To use the library, just reference the Fable.System.IO NuGet package and replace all occurrences of open System.IO with open Fable.System.IO.

Fable.System.IO will behave the same as the browser's current platform, as detected by platform-detect. In other words, when running in a Unix agent, it will use / as the directory separator; and in a Windows agent, it will use \ instead.

File APIs in Fable?!

Fable.System.IO gives File read operations the ability to make web requests, and will most of the time "do the right thing" when used in a Fable context. For example (works in .NET and Fable):

open Fable.System.IO // Don't forget this!
// Get the index page of Google.
let google = File.ReadAllText "https://google.com"

Or, if we're on example.org/foo/bar.html, and you want to get a file right beside the html page called data.csv:

// If running in Fable, and browser is at example.org/foo/bar.html, this fetches example.org/foo/data.csv
// If running on .NET, this will behave as usual (read the file from the current working directory)
let data = File.ReadAllLines "./data.csv"

Or, if we're on example.org/foo/bar.html and you want to read example.org/some/thing/else.json, asynchronously:

async {
    let! data = File.AsyncReadAllLines "../some/thing/else.json"
    // alternatively
    let! data = File.AsyncReadAllLines "/some/thing/else.json"
}

Choosing emulated OS

By default, this library will emulate the path behavior for the current detected operating system. If you want to force Windows path behavior, you can open Fable.Windows.System.IO. Likewise, to force Unix path behavior, open Fable.Unix.System.IO. For example:

open Fable
open Fable.Unix.System.IO

printfn "Path.Combine(\"foo\", \"bar\") = \"%s\"" (Path.Combine ("foo", "bar"))

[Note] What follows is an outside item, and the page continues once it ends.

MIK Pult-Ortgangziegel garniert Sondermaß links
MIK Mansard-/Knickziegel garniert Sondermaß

// This will output "foo/bar" on all systems

Supported APIs

Here is a list of currently implemented APIs in Fable.System.IO:

  • System.IO
    • Path (static methods) (Microsoft docs here)
      • GetInvalidFileNameChars()
      • GetInvalidPathChars()
      • IsPathRooted(string)
      • Combine(string[])
      • Join(string, string)
      • GetRelativePath(string, string)
      • GetDirectoryName(string)
      • GetFileName(string)
      • GetFileNameWithoutExtension(string)
      • GetExtension(string)
      • HasExtension(string)
      • DirectorySeparatorChar : string
      • AltDirectorySeparatorChar : string
    • File (static methods) (Microsoft docs here)
      • File.ReadAllLines
      • File.AsyncReadAllLines
      • File.ReadAllText
      • File.AsyncReadAllText
      • File.ReadLines

† Convenience methods (not part of the BCL) that can be used in place of the asynchronous Task<'T> variations. You can safely use these instead of the BCL async methods on both .NET and Fable runtimes.

Development

You can open the Fable.System.IO.sln directly in your favorite .NET IDE.

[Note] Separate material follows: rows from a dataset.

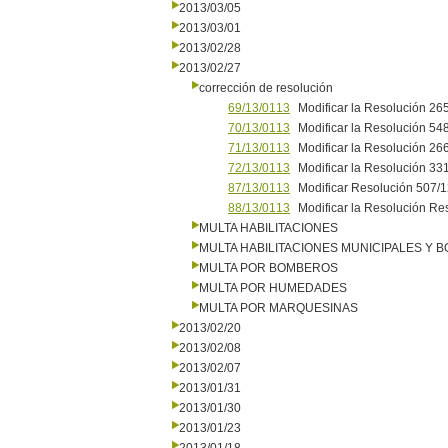
2013/03/05
2013/03/01
2013/02/28
2013/02/27
corrección de resolución
69/13/0113
Modificar la Resolución 26
70/13/0113
Modificar la Resolución 54
71/13/0113
Modificar la Resolución 26
72/13/0113
Modificar la Resolución 33
87/13/0113
Modificar Resolución 507/
88/13/0113
Modificar la Resolución Re
MULTA HABILITACIONES
MULTA HABILITACIONES MUNICIPALES Y
MULTA POR BOMBEROS
MULTA POR HUMEDADES
MULTA POR MARQUESINAS
2013/02/20
2013/02/08
2013/02/07
2013/01/31
2013/01/30
2013/01/23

You can run all tests (.NET and Javascript) with:

dotnet tool restore
dotnet paket restore
dotnet fable build -t Test

To run the test suite only under .NET, use:

dotnet test

To run the test suite only under node, use:

yarn test

The Path tests include "Oracle" tests cases, which test the API against the BCL implementation. Therefore, for complete testing, one should make sure to run the test suite under a Windows system and a Unix system. The GitHub CI runs the full test suite under Windows and Ubuntu.